Even though I really wanted to go home and chill after work yesterday, I hopped off light rail early to walk to the Columbia City PCC Natural Markets for a “Elements of Taste” cooking class. As I suspected, I was glad that I did, because the class was awesome, with awesome food and some awesome tips that will improve my cooking. And I will not use the word “awesome” again during this post!
Chef Darin Gagner was our guide in this hands-on class (participation was not required, fyi). His local credentials include the much-loved but now defunct Carmelita and the also defunct Earth & Ocean. He was funny, knowledgeable and super-organized (“This will save your life” he said about mise-en-place and creating a recipe “shorthand” cheat sheet with key instructions when you will be preparing multiple dishes), and I appreciated how he made restaurant-quality food accessible to the home cook, and in fact talked about some of the differences between how he would do something in a restaurant and how he does it in his own home.
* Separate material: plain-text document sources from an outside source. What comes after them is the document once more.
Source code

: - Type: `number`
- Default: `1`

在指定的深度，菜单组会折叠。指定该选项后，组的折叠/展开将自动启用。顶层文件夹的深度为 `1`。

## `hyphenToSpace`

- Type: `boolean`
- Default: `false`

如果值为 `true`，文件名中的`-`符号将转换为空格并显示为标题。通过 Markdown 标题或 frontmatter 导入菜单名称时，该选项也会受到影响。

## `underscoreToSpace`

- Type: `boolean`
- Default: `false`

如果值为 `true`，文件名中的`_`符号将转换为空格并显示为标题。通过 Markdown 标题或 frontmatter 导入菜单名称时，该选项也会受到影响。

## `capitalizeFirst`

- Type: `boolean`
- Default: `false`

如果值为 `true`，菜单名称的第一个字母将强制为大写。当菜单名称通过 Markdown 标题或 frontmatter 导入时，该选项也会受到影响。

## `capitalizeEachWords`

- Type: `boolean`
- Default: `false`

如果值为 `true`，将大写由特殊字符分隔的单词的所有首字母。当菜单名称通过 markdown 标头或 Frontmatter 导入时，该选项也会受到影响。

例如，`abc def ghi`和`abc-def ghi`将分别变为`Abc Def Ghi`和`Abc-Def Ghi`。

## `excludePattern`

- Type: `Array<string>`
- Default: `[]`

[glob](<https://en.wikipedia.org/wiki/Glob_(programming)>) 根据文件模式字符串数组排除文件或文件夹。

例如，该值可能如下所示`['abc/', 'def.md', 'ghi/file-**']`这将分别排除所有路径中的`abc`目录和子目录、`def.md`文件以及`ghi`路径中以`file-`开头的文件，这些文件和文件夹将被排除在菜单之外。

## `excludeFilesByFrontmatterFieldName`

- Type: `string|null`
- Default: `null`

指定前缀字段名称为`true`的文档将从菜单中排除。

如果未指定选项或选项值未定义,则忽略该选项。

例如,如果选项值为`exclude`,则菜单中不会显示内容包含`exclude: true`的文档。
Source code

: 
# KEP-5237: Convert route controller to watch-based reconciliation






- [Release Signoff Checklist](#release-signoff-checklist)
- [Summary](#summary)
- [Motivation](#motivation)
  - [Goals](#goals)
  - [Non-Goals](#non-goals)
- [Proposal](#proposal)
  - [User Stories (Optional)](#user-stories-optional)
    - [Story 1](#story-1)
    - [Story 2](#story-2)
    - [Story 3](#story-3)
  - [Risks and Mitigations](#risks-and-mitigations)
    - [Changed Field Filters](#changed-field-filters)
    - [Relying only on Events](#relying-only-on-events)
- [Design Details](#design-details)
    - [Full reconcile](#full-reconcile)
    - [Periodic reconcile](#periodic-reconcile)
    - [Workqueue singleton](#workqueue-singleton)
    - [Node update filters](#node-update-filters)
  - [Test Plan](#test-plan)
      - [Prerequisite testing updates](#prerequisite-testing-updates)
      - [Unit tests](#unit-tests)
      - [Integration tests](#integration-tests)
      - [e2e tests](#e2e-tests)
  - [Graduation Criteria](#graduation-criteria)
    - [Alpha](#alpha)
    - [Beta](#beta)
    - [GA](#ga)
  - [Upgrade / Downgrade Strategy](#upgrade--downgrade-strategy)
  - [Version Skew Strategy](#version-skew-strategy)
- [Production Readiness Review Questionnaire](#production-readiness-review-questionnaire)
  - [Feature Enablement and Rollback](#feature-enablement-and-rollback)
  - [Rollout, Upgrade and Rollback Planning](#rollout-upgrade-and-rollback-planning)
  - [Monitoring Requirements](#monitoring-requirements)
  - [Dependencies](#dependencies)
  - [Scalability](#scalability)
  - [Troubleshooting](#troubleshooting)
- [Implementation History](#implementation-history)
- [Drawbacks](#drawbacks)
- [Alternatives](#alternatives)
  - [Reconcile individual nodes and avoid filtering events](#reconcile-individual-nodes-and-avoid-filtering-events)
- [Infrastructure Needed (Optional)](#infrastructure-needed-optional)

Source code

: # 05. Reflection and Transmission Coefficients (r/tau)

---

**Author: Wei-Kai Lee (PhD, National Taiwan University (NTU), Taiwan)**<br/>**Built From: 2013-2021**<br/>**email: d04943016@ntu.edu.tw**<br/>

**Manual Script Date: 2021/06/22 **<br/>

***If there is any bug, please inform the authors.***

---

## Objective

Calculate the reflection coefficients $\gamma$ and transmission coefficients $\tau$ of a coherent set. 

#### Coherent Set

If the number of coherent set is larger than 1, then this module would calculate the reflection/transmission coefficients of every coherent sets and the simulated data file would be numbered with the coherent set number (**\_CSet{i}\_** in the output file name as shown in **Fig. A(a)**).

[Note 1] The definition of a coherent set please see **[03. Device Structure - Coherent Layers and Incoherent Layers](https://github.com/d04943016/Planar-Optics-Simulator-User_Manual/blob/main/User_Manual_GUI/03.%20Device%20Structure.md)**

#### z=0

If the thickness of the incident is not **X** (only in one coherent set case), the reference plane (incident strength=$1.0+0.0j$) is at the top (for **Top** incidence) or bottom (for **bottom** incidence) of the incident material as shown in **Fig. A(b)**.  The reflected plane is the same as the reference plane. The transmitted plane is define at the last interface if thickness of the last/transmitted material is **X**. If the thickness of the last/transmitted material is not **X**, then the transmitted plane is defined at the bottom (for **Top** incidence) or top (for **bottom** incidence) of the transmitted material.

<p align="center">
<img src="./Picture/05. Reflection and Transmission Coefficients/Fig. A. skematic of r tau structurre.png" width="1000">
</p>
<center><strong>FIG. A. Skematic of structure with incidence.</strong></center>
He said that one of the biggest challenges for home cooks is understanding how the physiology of taste can empower spontaneous cooking, and we discussed the five flavors (salty, bitter, sour, sweet and umami) and how they factored into the evening’s dishes, and we also talked about mouth-feel, including the importance of contrast in a dish (combining warm and cold, smooth and crunchy, raw and cooked). He recommended the book The Flavor Bible, which I admit I bought a few months ago, based on another ardent recommendation, but haven’t had a chance to delve into.
He pointed out that taste and flavor are two different things. “Taste is very boring. Taste is about survival. Flavor is where all the magic happens.” He had us hold our noses and put two jellybeans in our mouth. All anyone could taste is “sweet.” When we unplugged our noses, we could distinguish the citrusy flavors. In other words, flavor is in the nose (no surprise, if you’ve ever noticed that food is less appealing when you have a cold).
Sadly, he said that around age 20, our sense of taste starts to drop and drop fast, but if you breath out through your nose when you eat, you maximize the flavor of the food. “If you go to an Indian restaurant and don’t breath out through your nose, you’re only getting about 30 percent of the flavor.”